▶ [任务说明] 把下方数据中从含有“plant description / notes: JEBOT, MEXU, SERO, US;”的那一行到含有“collectors: J. Adams & M. T. Adams”的那一行逐字原样输出，首尾两行都要包括在内。

·····

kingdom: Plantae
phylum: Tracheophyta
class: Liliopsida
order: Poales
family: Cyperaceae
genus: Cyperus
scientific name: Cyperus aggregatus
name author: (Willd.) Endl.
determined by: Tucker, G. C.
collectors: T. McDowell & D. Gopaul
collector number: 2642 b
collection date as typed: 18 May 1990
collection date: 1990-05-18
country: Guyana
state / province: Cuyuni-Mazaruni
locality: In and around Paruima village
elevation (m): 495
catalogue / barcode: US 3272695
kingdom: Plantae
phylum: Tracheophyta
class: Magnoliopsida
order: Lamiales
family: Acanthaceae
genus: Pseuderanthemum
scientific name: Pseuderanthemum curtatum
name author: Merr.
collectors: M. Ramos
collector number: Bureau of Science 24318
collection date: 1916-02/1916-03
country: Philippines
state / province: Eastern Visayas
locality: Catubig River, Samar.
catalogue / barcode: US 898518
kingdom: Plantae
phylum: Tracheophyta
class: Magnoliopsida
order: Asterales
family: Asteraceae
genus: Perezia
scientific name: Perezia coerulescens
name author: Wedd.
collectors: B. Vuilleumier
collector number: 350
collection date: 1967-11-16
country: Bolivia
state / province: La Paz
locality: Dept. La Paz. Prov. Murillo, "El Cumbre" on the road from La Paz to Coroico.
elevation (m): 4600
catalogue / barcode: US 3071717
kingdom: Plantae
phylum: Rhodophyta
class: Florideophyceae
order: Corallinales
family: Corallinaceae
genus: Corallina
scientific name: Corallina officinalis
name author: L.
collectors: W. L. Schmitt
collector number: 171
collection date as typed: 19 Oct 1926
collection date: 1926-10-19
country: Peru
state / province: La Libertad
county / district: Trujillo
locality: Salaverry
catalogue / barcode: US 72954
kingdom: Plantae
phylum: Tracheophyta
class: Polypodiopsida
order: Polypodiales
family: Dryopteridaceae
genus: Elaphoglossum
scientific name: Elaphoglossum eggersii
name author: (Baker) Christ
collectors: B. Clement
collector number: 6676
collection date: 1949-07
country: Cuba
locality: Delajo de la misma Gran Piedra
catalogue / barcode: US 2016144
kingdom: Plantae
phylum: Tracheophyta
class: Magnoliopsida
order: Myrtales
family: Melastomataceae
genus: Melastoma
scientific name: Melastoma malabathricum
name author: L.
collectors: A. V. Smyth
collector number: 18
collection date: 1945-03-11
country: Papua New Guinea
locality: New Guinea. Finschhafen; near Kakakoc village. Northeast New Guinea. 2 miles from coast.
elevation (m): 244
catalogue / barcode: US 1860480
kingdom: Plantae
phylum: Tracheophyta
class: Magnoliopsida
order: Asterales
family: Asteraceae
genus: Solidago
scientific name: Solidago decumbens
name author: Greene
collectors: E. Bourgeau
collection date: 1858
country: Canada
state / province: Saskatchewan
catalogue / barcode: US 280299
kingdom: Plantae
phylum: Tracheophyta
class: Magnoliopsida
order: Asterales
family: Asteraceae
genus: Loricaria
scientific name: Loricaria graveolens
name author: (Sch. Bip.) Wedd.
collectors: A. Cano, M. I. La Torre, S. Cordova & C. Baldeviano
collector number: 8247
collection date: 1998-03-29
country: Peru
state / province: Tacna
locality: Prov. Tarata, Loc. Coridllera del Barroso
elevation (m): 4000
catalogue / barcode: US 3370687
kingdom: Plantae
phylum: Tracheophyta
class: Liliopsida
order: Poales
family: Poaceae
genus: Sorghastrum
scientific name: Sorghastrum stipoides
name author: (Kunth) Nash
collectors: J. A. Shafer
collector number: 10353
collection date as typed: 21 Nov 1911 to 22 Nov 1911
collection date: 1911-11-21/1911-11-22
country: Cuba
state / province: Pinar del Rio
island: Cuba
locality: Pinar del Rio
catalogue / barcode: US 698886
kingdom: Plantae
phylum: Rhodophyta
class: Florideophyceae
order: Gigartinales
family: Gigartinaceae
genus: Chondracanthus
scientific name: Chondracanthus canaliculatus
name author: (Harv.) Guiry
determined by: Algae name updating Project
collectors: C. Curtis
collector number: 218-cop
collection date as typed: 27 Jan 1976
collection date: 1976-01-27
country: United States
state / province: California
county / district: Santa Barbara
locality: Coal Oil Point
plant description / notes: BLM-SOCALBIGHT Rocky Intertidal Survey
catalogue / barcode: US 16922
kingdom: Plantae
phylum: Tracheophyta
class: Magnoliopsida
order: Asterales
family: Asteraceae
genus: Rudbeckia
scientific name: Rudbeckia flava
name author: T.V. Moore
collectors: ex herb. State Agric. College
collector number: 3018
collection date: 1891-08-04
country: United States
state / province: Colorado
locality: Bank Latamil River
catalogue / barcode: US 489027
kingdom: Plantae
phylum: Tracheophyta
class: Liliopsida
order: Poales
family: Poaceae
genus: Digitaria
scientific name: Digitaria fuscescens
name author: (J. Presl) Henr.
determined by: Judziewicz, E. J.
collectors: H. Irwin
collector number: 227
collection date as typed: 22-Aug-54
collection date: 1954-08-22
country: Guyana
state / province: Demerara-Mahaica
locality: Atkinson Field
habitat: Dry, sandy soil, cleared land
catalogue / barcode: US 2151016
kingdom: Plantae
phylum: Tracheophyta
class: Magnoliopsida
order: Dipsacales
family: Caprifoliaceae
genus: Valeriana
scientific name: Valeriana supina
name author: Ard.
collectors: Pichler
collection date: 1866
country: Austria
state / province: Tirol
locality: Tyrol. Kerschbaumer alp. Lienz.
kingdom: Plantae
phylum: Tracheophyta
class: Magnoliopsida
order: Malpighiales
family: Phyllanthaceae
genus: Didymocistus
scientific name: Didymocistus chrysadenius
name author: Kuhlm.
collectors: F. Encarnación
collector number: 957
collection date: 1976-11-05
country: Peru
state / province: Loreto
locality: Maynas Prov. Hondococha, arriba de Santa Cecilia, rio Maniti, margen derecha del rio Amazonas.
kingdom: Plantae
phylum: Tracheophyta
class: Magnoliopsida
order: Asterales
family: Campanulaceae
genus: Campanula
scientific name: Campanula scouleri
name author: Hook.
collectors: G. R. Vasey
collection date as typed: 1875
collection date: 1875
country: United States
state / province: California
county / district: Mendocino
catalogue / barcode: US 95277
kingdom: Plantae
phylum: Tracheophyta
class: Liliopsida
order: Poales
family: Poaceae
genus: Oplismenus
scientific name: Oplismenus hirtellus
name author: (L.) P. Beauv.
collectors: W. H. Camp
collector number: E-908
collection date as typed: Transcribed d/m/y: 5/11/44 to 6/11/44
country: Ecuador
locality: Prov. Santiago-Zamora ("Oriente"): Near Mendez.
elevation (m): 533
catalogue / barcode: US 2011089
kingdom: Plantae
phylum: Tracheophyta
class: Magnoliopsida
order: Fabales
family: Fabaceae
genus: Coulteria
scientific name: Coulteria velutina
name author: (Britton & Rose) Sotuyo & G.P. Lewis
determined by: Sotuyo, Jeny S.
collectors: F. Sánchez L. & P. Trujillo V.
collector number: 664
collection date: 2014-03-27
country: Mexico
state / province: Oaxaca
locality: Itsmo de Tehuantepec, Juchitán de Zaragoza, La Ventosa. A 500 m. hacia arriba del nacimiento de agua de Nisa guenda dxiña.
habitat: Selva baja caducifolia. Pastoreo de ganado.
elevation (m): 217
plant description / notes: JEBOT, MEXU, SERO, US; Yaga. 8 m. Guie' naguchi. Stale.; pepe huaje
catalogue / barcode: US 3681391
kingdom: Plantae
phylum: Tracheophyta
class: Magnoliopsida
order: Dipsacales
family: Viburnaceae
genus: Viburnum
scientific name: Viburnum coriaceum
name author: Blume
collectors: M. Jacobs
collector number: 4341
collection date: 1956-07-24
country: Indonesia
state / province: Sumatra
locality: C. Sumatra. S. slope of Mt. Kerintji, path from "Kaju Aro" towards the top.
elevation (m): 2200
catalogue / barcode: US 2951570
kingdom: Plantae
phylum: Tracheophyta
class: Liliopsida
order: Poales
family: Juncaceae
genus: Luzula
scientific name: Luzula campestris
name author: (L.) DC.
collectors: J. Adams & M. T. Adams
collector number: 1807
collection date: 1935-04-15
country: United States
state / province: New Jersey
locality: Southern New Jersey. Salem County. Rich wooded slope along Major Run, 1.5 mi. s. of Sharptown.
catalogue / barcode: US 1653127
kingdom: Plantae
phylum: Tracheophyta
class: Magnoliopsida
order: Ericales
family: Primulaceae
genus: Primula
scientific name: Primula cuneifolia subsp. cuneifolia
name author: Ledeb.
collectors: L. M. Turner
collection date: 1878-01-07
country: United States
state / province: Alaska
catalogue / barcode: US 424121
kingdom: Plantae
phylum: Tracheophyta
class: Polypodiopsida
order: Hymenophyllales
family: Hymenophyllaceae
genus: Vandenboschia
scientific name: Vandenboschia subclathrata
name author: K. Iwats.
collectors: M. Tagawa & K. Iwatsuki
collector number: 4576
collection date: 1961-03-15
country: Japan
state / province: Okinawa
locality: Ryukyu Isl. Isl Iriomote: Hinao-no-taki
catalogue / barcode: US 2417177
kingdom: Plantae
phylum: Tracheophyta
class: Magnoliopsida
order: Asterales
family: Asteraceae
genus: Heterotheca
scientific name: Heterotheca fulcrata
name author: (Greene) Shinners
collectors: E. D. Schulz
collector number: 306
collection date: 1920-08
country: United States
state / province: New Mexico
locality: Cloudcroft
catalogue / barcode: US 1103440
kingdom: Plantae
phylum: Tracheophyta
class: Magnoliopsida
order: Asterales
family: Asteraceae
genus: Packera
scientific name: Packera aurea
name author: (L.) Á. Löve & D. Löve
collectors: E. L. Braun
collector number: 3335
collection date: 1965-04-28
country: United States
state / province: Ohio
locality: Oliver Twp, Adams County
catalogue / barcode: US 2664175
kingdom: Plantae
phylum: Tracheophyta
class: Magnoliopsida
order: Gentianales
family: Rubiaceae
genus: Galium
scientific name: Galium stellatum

·····

▶ [任务输出]
plant description / notes: JEBOT, MEXU, SERO, US; Yaga. 8 m. Guie' naguchi. Stale.; pepe huaje
catalogue / barcode: US 3681391
kingdom: Plantae
phylum: Tracheophyta
class: Magnoliopsida
order: Dipsacales
family: Viburnaceae
genus: Viburnum
scientific name: Viburnum coriaceum
name author: Blume
collectors: M. Jacobs
collector number: 4341
collection date: 1956-07-24
country: Indonesia
state / province: Sumatra
locality: C. Sumatra. S. slope of Mt. Kerintji, path from "Kaju Aro" towards the top.
elevation (m): 2200
catalogue / barcode: US 2951570
kingdom: Plantae
phylum: Tracheophyta
class: Liliopsida
order: Poales
family: Juncaceae
genus: Luzula
scientific name: Luzula campestris
name author: (L.) DC.
collectors: J. Adams & M. T. Adams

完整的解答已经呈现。